Q.I have what you may think of as a trivial issue but one that bothers me quite a bit. A partner in my firm smokes. No big deal. But, he often insists that I accompany him on smoke breaks, for what he calls “shop talk.” So, for the last year or so, about every third day, I find myself down in the office building’s “smoke hut” with a bunch of smokers, talking shop while the partner smokes.
The thing is, I learn valuable stuff, mostly about the inner workings of the firm, choice work assignments, good working knowledge about case strategy. But I feel like the smoke is killing me.
Should I decline the invitation to join him?
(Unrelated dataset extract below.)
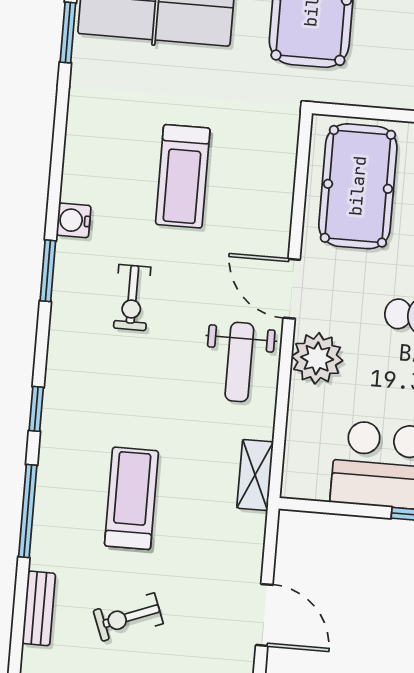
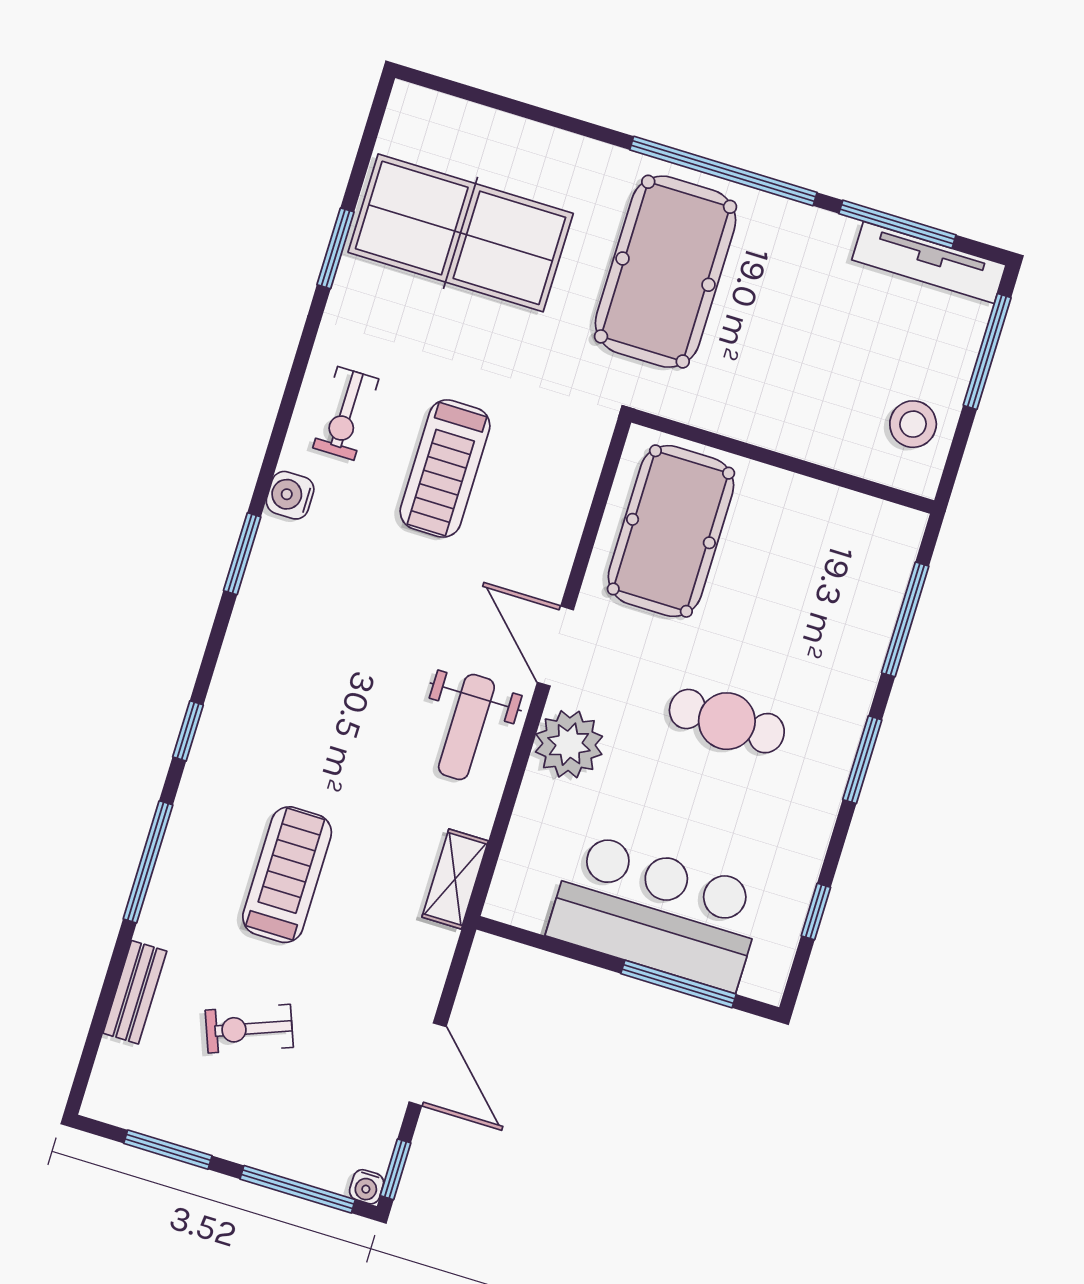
exercise bike: (132, 298) -> (346, 413), moved

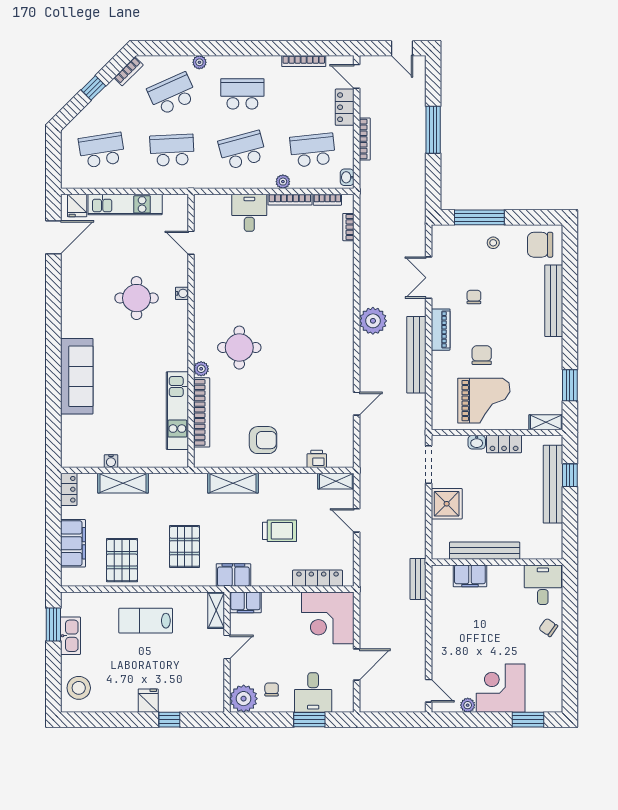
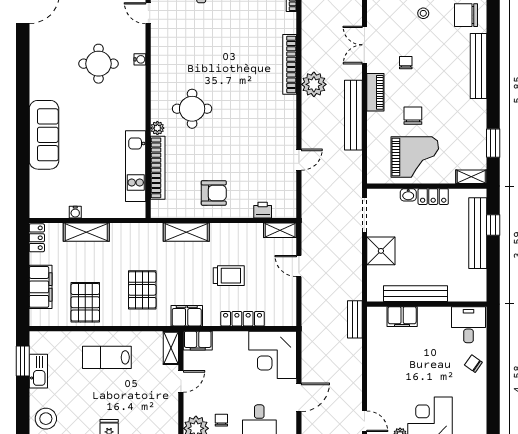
bookcase: (346, 299) -> (290, 64), added
locker: (317, 578) -> (243, 319), moved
Or maybe tell him something else? I seem to be stuck, and my peers think I’m nuts whichever way I choose.
A OK, first things first, and I hope you have already realized this. The guy is a schmuck. Pure and simple. Plus, he knows what he is doing, favoring you in return for getting off on some warped sense of blown-smoke power.
I don’t know about you and a certain number of your peers, but do what you think is right. And I hope that means telling the partner your actual thoughts. Actually, it’s often my first piece of advice to young associates: just be honest. Not brutally honest, but honest about the whole situation. Don’t say “hey, sure, I’d love to come get my daily dose of black death” (unless you mean it). But say something like, “Uh, no thanks, Darth. To be honest, I don’t do so well breathing in all that smoke.”
If you want to get a bit touchy-feely, feel free to expound on your explanation, something along the lines of you enjoy hearing about cases and talking shop but that the smoke is not something you really enjoy, at all. Maybe there’s a middle ground, like grabbing a coffee. Or, if you want to go kamikaze, I guess you could take up smoking yourself. Again, your choice. But you do have a choice. All associates do, whether you feel it or not.